Your answer must consist of every line from the data below that includes the word "down".

● SUPPLIED INFORMATION:
Content starts

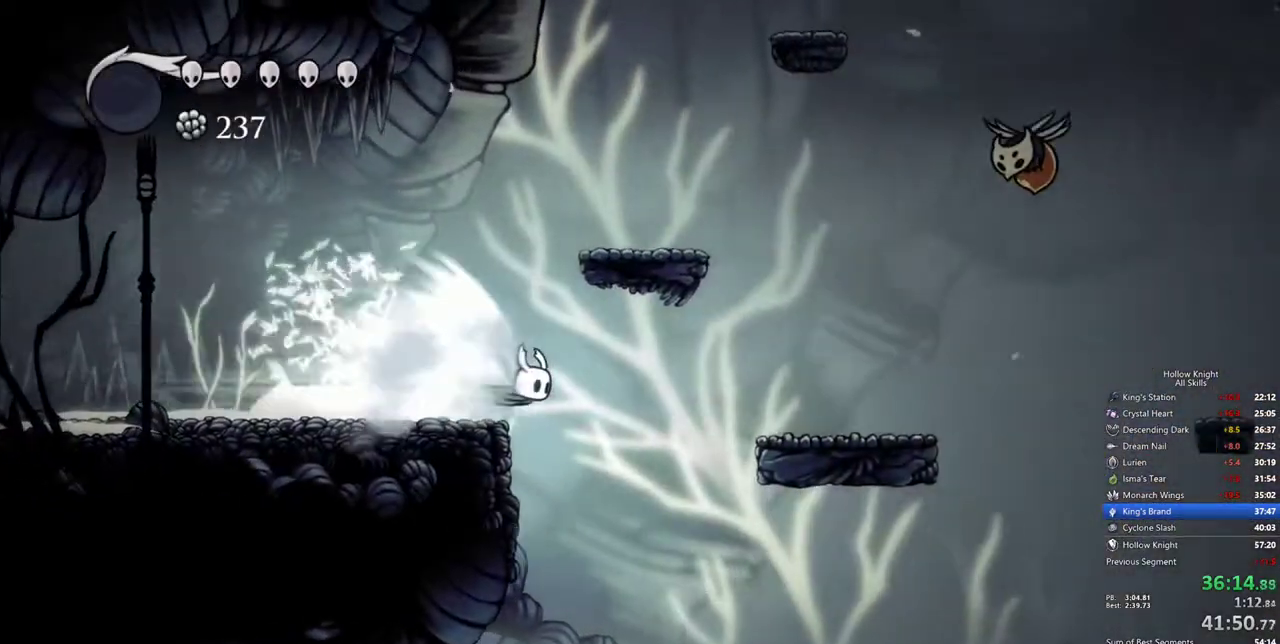
{"keys": [], "events": []}
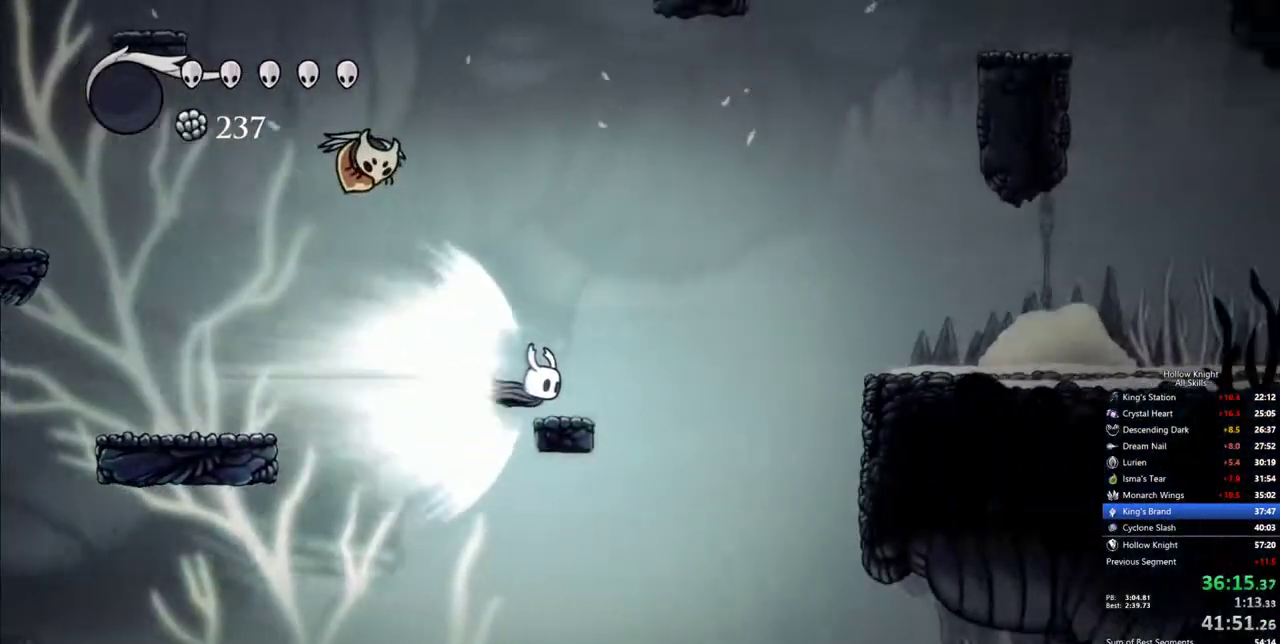
{"keys": [], "events": [[184, "cdash", "down"], [284, "cdash", "up"]]}
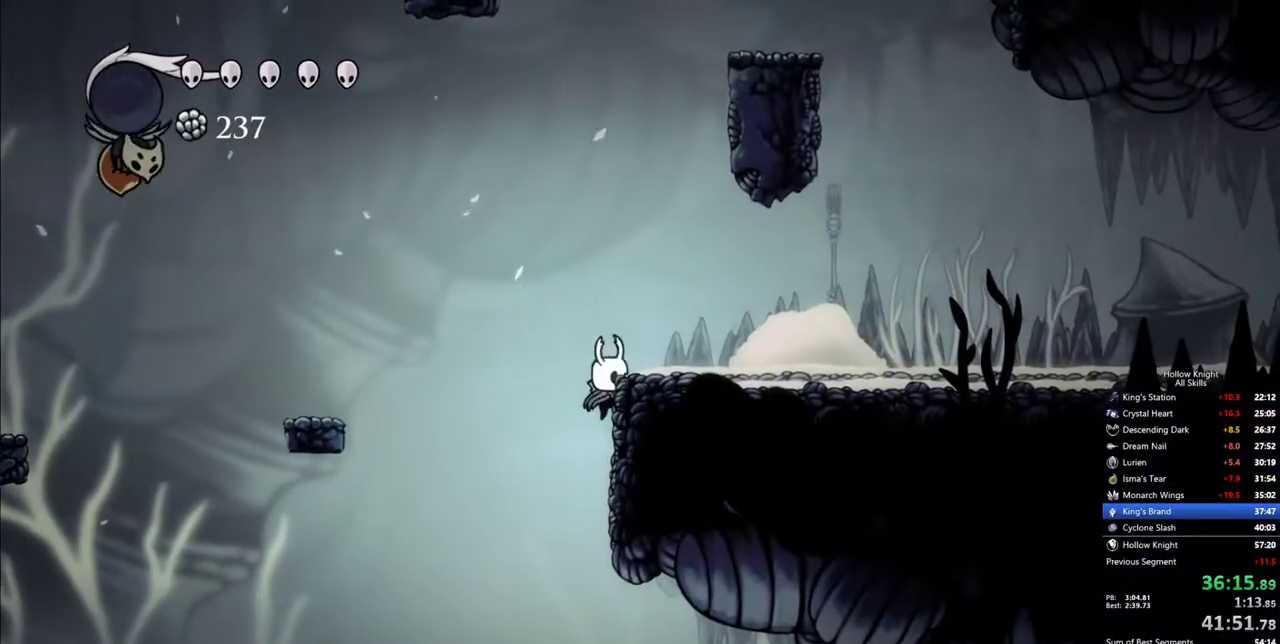
{"keys": ["dash", "right"], "events": [[17, "right", "down"], [200, "jump", "down"], [384, "dash", "down"], [434, "jump", "up"]]}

Content ends

● ANSWER SPACE:
{"keys": [], "events": [[184, "cdash", "down"], [284, "cdash", "up"]]}
{"keys": ["dash", "right"], "events": [[17, "right", "down"], [200, "jump", "down"], [384, "dash", "down"], [434, "jump", "up"]]}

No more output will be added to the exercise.